Friday, Mar. 10, 1967

Married. Liza Minnelli, 20, Judy Garland's songbird daughter; and Peter Allen, 23, Australian song-and-dance man; in Manhattan.

Married. Prince Charles of Luxembourg, 39, younger brother of reigning Grand Duke Jean of Luxembourg; and Joan Douglas Dillon, 32, daughter of Investment Banker C. Douglas Dillon, onetime U.S. Secretary of the Treasury; she for the second time; in Guildford, England.

Married. Robert Bolt, 42, British playwright (A Man for All Seasons) and Oscar-winning film scenarist (Doctor Zhivago); and Sarah Miles, 24, British actress (Blow-Up); he for the second time; in Woking, England.

Died. Mark DeWolfe Howe, 60, professor of constitutional law at Harvard, who served his apprenticeship as a clerk to Supreme Court Justice Oliver Wendell Holmes (whose life he later chronicled in a definitive biography), went on to become one of the nation's foremost legal historians and teachers and an indefatigable campaigner for civil liberties and rights; of a heart attack; in Cambridge, Mass.

Died.
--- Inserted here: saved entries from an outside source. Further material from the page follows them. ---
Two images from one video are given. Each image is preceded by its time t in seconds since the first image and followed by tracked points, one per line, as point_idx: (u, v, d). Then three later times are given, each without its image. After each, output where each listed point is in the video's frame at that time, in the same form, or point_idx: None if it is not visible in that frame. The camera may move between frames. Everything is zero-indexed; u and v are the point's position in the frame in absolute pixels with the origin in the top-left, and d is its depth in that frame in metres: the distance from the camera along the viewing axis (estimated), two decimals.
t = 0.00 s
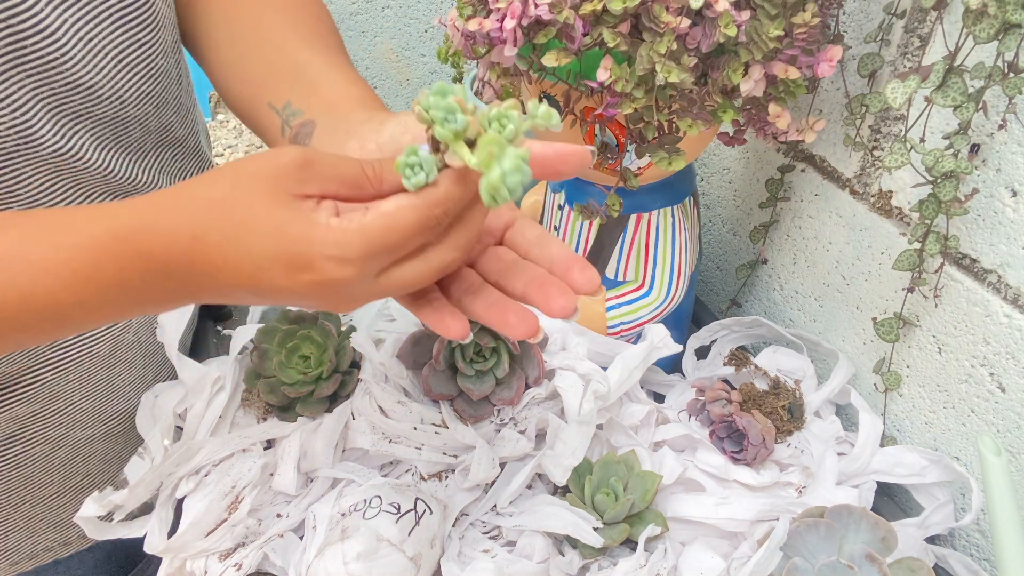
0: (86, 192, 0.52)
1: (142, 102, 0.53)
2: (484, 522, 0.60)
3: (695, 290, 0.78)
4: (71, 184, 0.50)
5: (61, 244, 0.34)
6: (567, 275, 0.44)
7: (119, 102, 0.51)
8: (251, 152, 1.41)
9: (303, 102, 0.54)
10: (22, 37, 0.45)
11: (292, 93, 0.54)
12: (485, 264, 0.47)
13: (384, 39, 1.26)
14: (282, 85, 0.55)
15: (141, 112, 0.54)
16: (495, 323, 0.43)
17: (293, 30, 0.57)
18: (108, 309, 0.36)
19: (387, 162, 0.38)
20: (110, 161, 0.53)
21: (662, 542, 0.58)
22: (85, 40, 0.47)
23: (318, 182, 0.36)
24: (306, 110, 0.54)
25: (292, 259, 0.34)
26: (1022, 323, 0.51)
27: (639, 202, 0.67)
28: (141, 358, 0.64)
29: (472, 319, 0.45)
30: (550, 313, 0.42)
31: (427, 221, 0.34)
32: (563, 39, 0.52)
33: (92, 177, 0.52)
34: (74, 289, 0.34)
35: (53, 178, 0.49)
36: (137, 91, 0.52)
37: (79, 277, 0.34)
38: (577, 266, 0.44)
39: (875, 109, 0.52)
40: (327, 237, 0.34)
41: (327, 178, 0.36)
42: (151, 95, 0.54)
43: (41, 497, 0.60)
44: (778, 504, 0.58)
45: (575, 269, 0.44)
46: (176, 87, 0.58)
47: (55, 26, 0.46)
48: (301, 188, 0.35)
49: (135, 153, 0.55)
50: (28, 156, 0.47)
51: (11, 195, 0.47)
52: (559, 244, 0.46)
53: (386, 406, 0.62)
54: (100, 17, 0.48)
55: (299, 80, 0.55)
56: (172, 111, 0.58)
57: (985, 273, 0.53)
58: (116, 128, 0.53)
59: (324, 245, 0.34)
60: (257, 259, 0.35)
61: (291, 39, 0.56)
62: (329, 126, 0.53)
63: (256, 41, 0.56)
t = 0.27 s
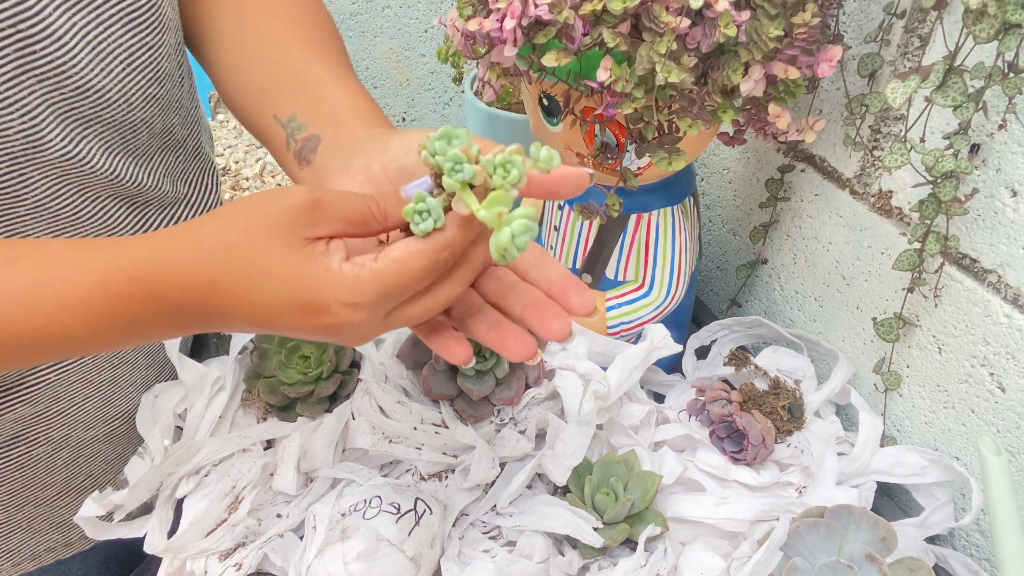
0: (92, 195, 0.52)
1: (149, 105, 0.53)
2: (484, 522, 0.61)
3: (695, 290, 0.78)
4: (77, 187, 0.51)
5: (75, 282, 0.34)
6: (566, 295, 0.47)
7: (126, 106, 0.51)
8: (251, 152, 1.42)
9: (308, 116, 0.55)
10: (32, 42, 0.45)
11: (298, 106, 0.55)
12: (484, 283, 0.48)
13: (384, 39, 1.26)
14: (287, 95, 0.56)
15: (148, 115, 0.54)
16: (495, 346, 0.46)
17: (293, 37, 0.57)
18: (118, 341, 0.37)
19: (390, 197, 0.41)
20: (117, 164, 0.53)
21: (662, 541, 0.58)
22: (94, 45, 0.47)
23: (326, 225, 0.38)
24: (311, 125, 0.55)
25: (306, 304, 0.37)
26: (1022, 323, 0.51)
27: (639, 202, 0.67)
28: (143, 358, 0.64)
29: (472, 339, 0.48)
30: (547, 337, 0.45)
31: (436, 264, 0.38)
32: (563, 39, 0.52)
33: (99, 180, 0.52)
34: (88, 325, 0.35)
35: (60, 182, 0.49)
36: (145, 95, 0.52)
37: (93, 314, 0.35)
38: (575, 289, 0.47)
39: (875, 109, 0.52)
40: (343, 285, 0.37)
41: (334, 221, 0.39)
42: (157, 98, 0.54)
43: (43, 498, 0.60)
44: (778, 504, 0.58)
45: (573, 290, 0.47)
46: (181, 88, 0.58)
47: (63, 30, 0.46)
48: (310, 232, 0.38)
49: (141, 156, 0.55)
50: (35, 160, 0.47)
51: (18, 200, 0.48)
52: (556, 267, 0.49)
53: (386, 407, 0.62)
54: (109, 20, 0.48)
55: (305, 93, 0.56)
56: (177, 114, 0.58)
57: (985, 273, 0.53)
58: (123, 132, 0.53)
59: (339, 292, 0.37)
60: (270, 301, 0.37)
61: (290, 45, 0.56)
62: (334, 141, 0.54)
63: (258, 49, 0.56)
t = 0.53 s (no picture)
0: (94, 198, 0.52)
1: (149, 108, 0.53)
2: (484, 522, 0.61)
3: (695, 290, 0.78)
4: (77, 190, 0.51)
5: (72, 293, 0.35)
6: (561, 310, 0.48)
7: (127, 108, 0.52)
8: (251, 152, 1.42)
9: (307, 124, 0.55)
10: (32, 46, 0.45)
11: (298, 113, 0.55)
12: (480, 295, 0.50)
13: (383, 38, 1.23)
14: (288, 102, 0.56)
15: (149, 118, 0.54)
16: (487, 358, 0.48)
17: (292, 43, 0.57)
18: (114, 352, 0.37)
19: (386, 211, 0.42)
20: (118, 167, 0.53)
21: (662, 541, 0.58)
22: (94, 48, 0.47)
23: (321, 237, 0.39)
24: (308, 133, 0.55)
25: (301, 317, 0.38)
26: (1022, 323, 0.51)
27: (639, 202, 0.67)
28: (143, 358, 0.64)
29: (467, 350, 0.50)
30: (538, 349, 0.47)
31: (429, 279, 0.38)
32: (563, 39, 0.52)
33: (100, 183, 0.52)
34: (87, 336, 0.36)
35: (60, 185, 0.49)
36: (146, 97, 0.53)
37: (93, 324, 0.35)
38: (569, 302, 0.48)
39: (875, 109, 0.52)
40: (337, 298, 0.37)
41: (329, 233, 0.39)
42: (158, 101, 0.54)
43: (44, 499, 0.60)
44: (778, 505, 0.58)
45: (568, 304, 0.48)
46: (183, 91, 0.58)
47: (64, 33, 0.46)
48: (306, 244, 0.39)
49: (141, 159, 0.55)
50: (36, 163, 0.47)
51: (19, 203, 0.48)
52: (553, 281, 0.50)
53: (386, 407, 0.62)
54: (109, 23, 0.48)
55: (306, 100, 0.56)
56: (179, 115, 0.58)
57: (985, 273, 0.53)
58: (124, 134, 0.53)
59: (333, 306, 0.38)
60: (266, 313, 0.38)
61: (289, 53, 0.56)
62: (330, 148, 0.54)
63: (259, 53, 0.56)
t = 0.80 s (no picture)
0: (93, 197, 0.52)
1: (146, 107, 0.53)
2: (484, 522, 0.61)
3: (694, 290, 0.78)
4: (76, 190, 0.51)
5: (73, 260, 0.36)
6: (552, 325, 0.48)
7: (123, 107, 0.52)
8: (251, 152, 1.42)
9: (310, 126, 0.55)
10: (30, 45, 0.45)
11: (302, 116, 0.56)
12: (477, 314, 0.51)
13: (383, 39, 1.24)
14: (291, 104, 0.56)
15: (147, 116, 0.54)
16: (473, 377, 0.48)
17: (295, 45, 0.57)
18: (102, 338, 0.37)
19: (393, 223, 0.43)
20: (116, 166, 0.53)
21: (662, 541, 0.58)
22: (91, 47, 0.48)
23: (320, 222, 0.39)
24: (314, 135, 0.55)
25: (282, 282, 0.37)
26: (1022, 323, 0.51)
27: (639, 202, 0.67)
28: (143, 358, 0.64)
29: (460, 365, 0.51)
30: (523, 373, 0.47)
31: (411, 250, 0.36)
32: (563, 39, 0.52)
33: (98, 182, 0.52)
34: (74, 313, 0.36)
35: (59, 185, 0.49)
36: (143, 96, 0.53)
37: (77, 298, 0.36)
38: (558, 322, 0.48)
39: (875, 109, 0.52)
40: (315, 259, 0.36)
41: (330, 220, 0.40)
42: (155, 99, 0.54)
43: (44, 499, 0.60)
44: (778, 505, 0.58)
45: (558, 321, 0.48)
46: (180, 89, 0.58)
47: (61, 33, 0.46)
48: (303, 225, 0.39)
49: (139, 158, 0.55)
50: (34, 163, 0.47)
51: (19, 203, 0.48)
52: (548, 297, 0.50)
53: (386, 407, 0.62)
54: (106, 22, 0.48)
55: (310, 102, 0.55)
56: (176, 114, 0.58)
57: (985, 273, 0.53)
58: (122, 134, 0.53)
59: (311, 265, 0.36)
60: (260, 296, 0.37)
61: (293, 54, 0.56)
62: (336, 152, 0.54)
63: (261, 54, 0.56)
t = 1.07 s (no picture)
0: (91, 197, 0.52)
1: (145, 107, 0.53)
2: (484, 522, 0.61)
3: (695, 290, 0.78)
4: (75, 190, 0.51)
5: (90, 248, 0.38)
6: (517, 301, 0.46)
7: (122, 107, 0.52)
8: (251, 152, 1.42)
9: (309, 135, 0.55)
10: (27, 46, 0.45)
11: (301, 125, 0.56)
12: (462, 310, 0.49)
13: (383, 38, 1.23)
14: (290, 112, 0.56)
15: (145, 116, 0.54)
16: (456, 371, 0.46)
17: (297, 54, 0.57)
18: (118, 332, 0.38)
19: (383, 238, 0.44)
20: (114, 165, 0.53)
21: (662, 541, 0.58)
22: (88, 47, 0.48)
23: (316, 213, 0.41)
24: (313, 145, 0.55)
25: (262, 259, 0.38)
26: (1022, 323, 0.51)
27: (639, 202, 0.67)
28: (143, 358, 0.64)
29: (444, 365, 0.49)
30: (503, 359, 0.45)
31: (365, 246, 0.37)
32: (563, 39, 0.52)
33: (96, 182, 0.52)
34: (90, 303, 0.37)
35: (57, 184, 0.49)
36: (141, 96, 0.53)
37: (93, 288, 0.37)
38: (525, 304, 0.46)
39: (875, 109, 0.52)
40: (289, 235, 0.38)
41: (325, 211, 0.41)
42: (155, 99, 0.54)
43: (44, 498, 0.60)
44: (778, 505, 0.58)
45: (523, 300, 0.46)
46: (180, 90, 0.58)
47: (58, 33, 0.46)
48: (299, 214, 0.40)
49: (138, 157, 0.55)
50: (31, 163, 0.47)
51: (17, 203, 0.48)
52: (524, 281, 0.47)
53: (386, 406, 0.62)
54: (103, 22, 0.48)
55: (310, 111, 0.55)
56: (176, 114, 0.58)
57: (985, 273, 0.53)
58: (120, 134, 0.53)
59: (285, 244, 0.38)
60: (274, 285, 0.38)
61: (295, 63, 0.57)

Norman Tishman, 65, big-city real estate developer who, with his four brothers, anticipated the transformation of Manhattan's Park Avenue from a high-income residential address to an ideal office-building location with construction of the Universal Pictures Building in 1947, then cashed in ($156 million assets last year) on the high-rise building boom across the U.S.; of a disease of the nervous system; in Manhattan.

Died. Henry Robinson Luce, 68, founder of TIME, LIFE, FORTUNE, SPORTS ILLUSTRATED; of a heart attack; in Phoenix (see p. 26).

Died. Dave Dreyer, 72, Tin Pan Alley composer who made his fame in the 1930s by writing such toe-tapping tunes as Cecilia, Me and My Shadow, Back in Your Own Back Yard; of a kidney disease; in Manhattan.

Died. Gerard B. Lambert, 80, venturesome businessman who made Listerine a U.S. household word by coupling his father's antiseptic mouthwash to the word halitosis (meaning bad breath in Latin), was so successful that he was able to sell out for $25 million in 1928, after which he spent four years, from 1931 to 1934, putting an edge on Gillette Co. (by introducing a one-piece razor and the blue blade) before retiring for good to sail his J-class sloops Yankee and Vanitie in numerous America's Cup trials without notable success; of arteriosclerosis; in Princeton, N.J.